Assignment » When you reach the line containing "identical output. That" in the records below, set it down exactly, together with every later line through the end, but not the pictures.

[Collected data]
========================
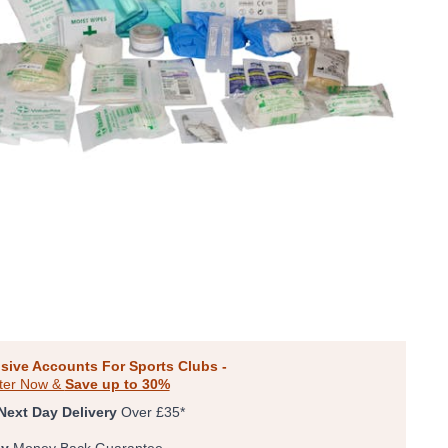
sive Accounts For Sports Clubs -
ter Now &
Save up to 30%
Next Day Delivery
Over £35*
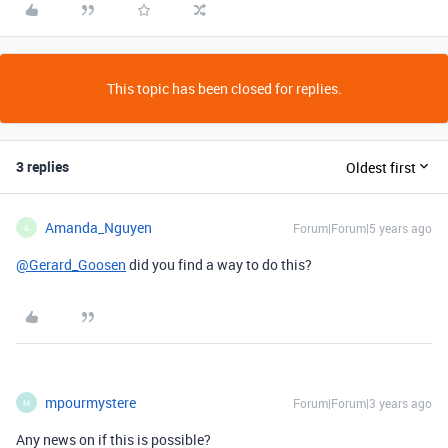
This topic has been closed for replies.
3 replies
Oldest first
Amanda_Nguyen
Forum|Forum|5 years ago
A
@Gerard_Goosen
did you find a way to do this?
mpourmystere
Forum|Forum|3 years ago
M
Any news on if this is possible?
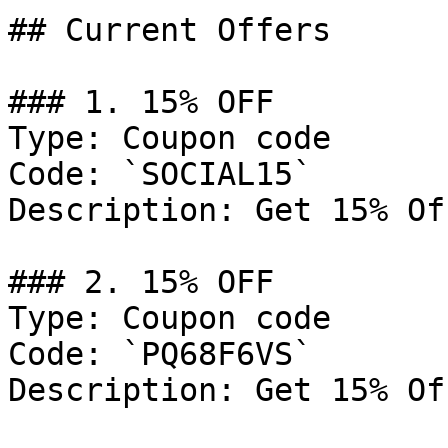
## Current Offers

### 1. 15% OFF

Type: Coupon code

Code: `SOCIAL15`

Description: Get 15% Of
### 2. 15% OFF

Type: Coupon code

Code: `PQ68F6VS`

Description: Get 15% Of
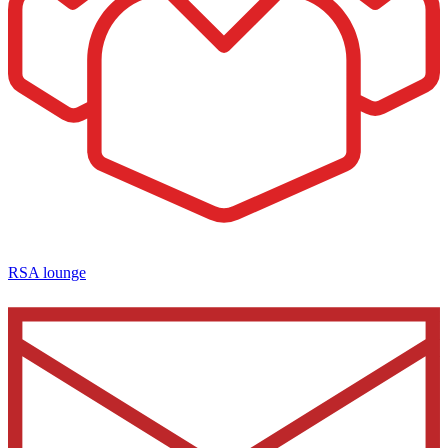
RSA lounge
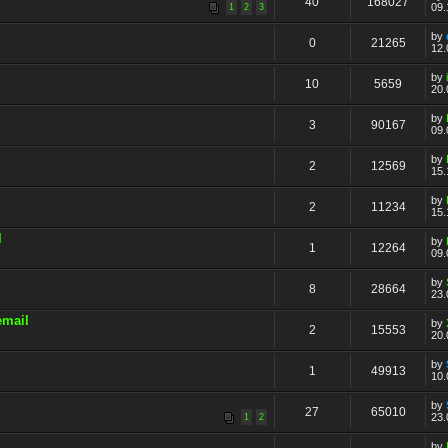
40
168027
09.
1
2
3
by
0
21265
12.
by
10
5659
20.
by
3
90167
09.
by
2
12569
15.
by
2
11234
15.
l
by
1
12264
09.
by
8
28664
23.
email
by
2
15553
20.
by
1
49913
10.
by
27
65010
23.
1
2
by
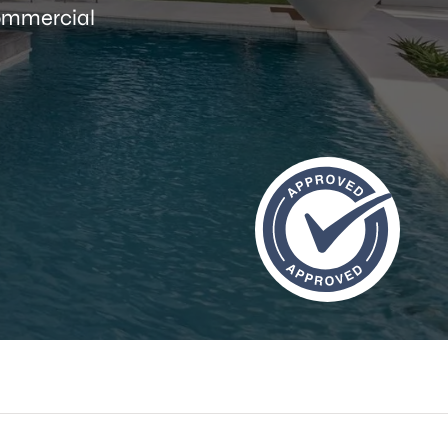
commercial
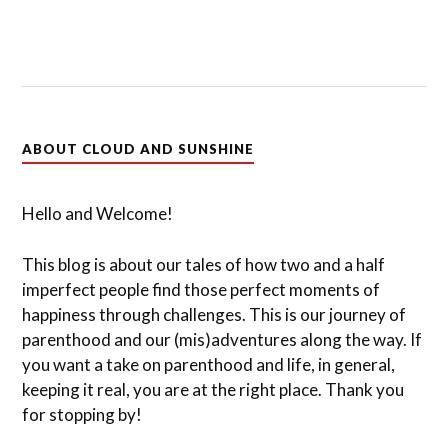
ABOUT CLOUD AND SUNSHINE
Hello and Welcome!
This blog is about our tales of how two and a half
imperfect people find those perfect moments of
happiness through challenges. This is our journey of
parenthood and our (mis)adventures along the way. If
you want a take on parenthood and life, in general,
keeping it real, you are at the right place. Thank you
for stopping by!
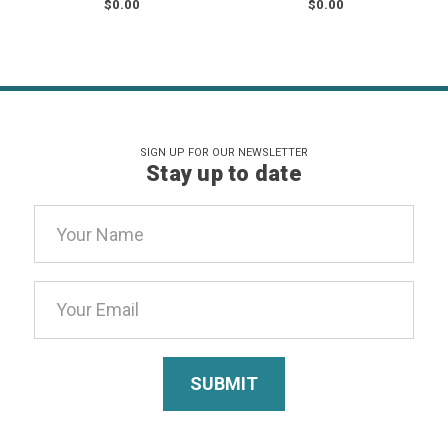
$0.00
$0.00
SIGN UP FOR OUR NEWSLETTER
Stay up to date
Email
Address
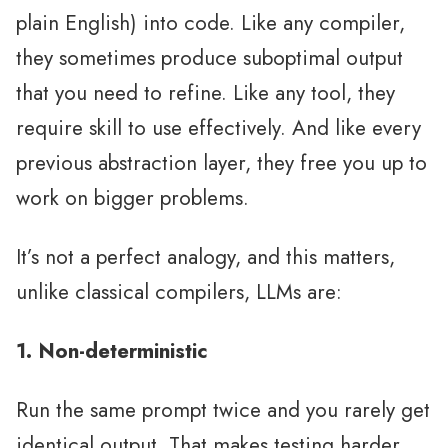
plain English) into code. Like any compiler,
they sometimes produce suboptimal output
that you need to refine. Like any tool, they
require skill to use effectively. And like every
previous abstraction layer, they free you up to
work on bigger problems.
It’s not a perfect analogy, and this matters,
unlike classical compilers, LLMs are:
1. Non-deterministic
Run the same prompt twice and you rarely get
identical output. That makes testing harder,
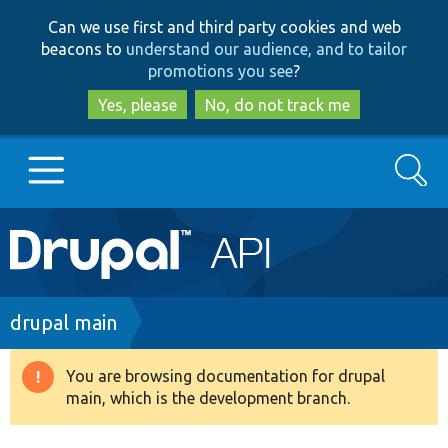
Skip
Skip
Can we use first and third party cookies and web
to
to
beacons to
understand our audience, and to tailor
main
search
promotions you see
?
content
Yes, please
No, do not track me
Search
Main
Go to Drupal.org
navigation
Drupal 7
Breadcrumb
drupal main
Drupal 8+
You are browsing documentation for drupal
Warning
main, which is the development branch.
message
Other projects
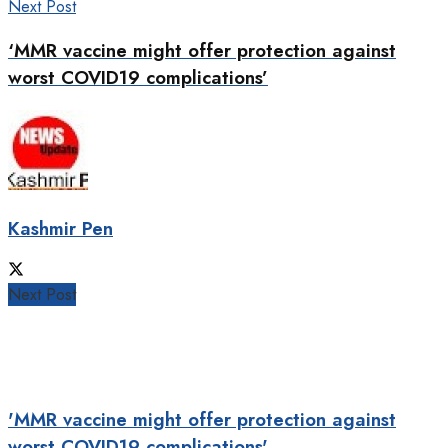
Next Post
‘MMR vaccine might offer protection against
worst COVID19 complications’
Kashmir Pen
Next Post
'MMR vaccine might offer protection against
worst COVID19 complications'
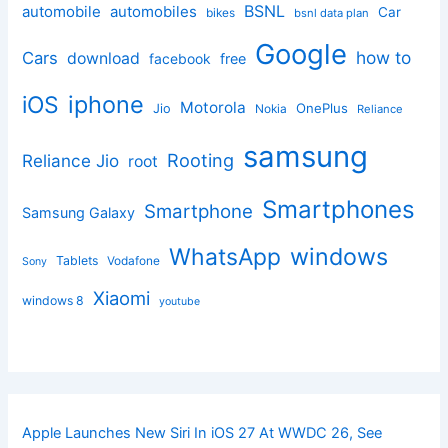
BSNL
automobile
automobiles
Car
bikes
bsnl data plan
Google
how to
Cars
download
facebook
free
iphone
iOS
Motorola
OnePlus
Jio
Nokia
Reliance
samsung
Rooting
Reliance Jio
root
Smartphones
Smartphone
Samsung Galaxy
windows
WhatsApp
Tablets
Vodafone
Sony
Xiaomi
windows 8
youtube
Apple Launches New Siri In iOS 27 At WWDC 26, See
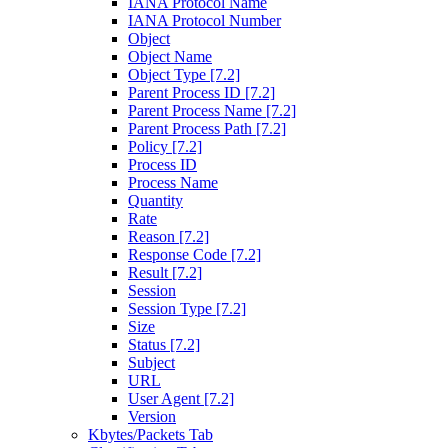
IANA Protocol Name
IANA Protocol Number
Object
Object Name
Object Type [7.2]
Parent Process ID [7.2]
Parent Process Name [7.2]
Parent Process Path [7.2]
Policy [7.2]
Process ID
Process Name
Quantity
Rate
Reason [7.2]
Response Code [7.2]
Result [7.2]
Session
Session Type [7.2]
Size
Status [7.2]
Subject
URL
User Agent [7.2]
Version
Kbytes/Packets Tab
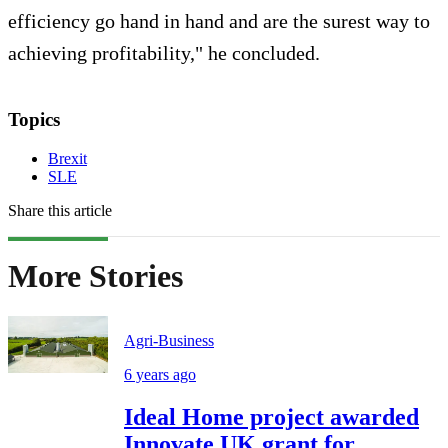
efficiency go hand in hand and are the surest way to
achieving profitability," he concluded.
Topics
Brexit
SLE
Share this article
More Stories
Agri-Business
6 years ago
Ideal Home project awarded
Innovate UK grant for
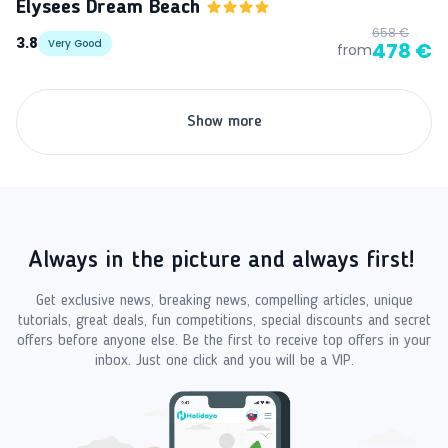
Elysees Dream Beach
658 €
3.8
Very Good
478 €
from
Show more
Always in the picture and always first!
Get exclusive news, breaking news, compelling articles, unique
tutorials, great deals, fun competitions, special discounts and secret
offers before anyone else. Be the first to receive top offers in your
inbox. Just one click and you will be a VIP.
========================
Your solution »
identical output. That makes testing harder,
Skip
Skip
Can we use first and third party cookies and web
to
to
beacons to
understand our audience, and to tailor
main
search
promotions you see
?
content
Yes, please
No, do not track me
Search
Main
Go to Drupal.org
navigation
Drupal 7
Breadcrumb
drupal main
Drupal 8+
You are browsing documentation for drupal
Warning
main, which is the development branch.
message
Other projects
Next Post
‘MMR vaccine might offer protection against
worst COVID19 complications’
Kashmir Pen
Next Post
'MMR vaccine might offer protection against
worst COVID19 complications'
BSNL
automobile
automobiles
Car
bikes
bsnl data plan
Google
how to
Cars
download
facebook
free
iphone
iOS
Motorola
OnePlus
Jio
Nokia
Reliance
samsung
Rooting
Reliance Jio
root
Smartphones
Smartphone
Samsung Galaxy
windows
WhatsApp
Tablets
Vodafone
Sony
Xiaomi
windows 8
youtube
Apple Launches New Siri In iOS 27 At WWDC 26, See
IANA Protocol Name
IANA Protocol Number
Object
Object Name
Object Type [7.2]
Parent Process ID [7.2]
Parent Process Name [7.2]
Parent Process Path [7.2]
Policy [7.2]
Process ID
Process Name
Quantity
Rate
Reason [7.2]
Response Code [7.2]
Result [7.2]
Session
Session Type [7.2]
Size
Status [7.2]
Subject
URL
User Agent [7.2]
Version
Kbytes/Packets Tab
efficiency go hand in hand and are the surest way to
achieving profitability," he concluded.
Topics
Brexit
SLE
Share this article
More Stories
Agri-Business
6 years ago
Ideal Home project awarded
Innovate UK grant for
Elysees Dream Beach
658 €
3.8
Very Good
478 €
from
Show more
Always in the picture and always first!
Get exclusive news, breaking news, compelling articles, unique
tutorials, great deals, fun competitions, special discounts and secret
offers before anyone else. Be the first to receive top offers in your
inbox. Just one click and you will be a VIP.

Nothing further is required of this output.